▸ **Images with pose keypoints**
·····
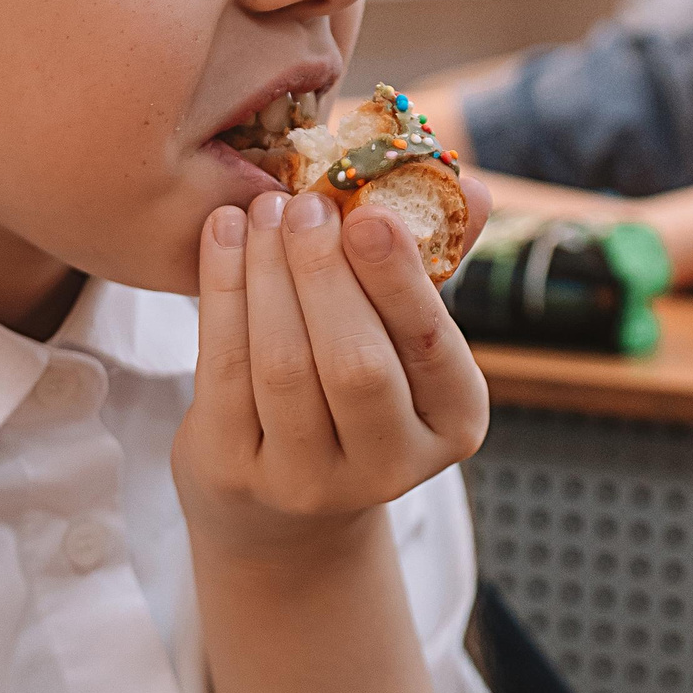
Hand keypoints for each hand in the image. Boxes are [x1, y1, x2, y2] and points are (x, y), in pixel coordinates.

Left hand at [175, 174, 493, 567]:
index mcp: (454, 423)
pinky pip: (223, 370)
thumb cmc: (355, 391)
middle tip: (304, 203)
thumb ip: (432, 263)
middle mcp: (390, 466)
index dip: (397, 277)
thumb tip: (472, 187)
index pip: (428, 345)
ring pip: (283, 364)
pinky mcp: (234, 473)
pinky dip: (220, 291)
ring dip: (266, 272)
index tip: (366, 211)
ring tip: (262, 211)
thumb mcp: (402, 339)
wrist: (280, 506)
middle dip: (324, 271)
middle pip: (354, 362)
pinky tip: (221, 236)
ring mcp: (306, 481)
·····
▸ **GOAL OF THE EXERCISE**
Would you copy out exactly the lines from the one holding "thumb tip: (472, 187)" through the end of the entries above, both ends included?

▸ **RESULT FOR THIS EXERCISE**
thumb tip: (472, 187)
index pip: (428, 345)
ring pip: (283, 364)
pinky mcp: (234, 473)
pinky dip: (220, 291)
ring dip: (266, 272)
index tip: (366, 211)
ring tip: (262, 211)
thumb mcp: (402, 339)
wrist: (280, 506)
middle dip: (324, 271)
middle pip: (354, 362)
pinky tip: (221, 236)
ring mcp: (306, 481)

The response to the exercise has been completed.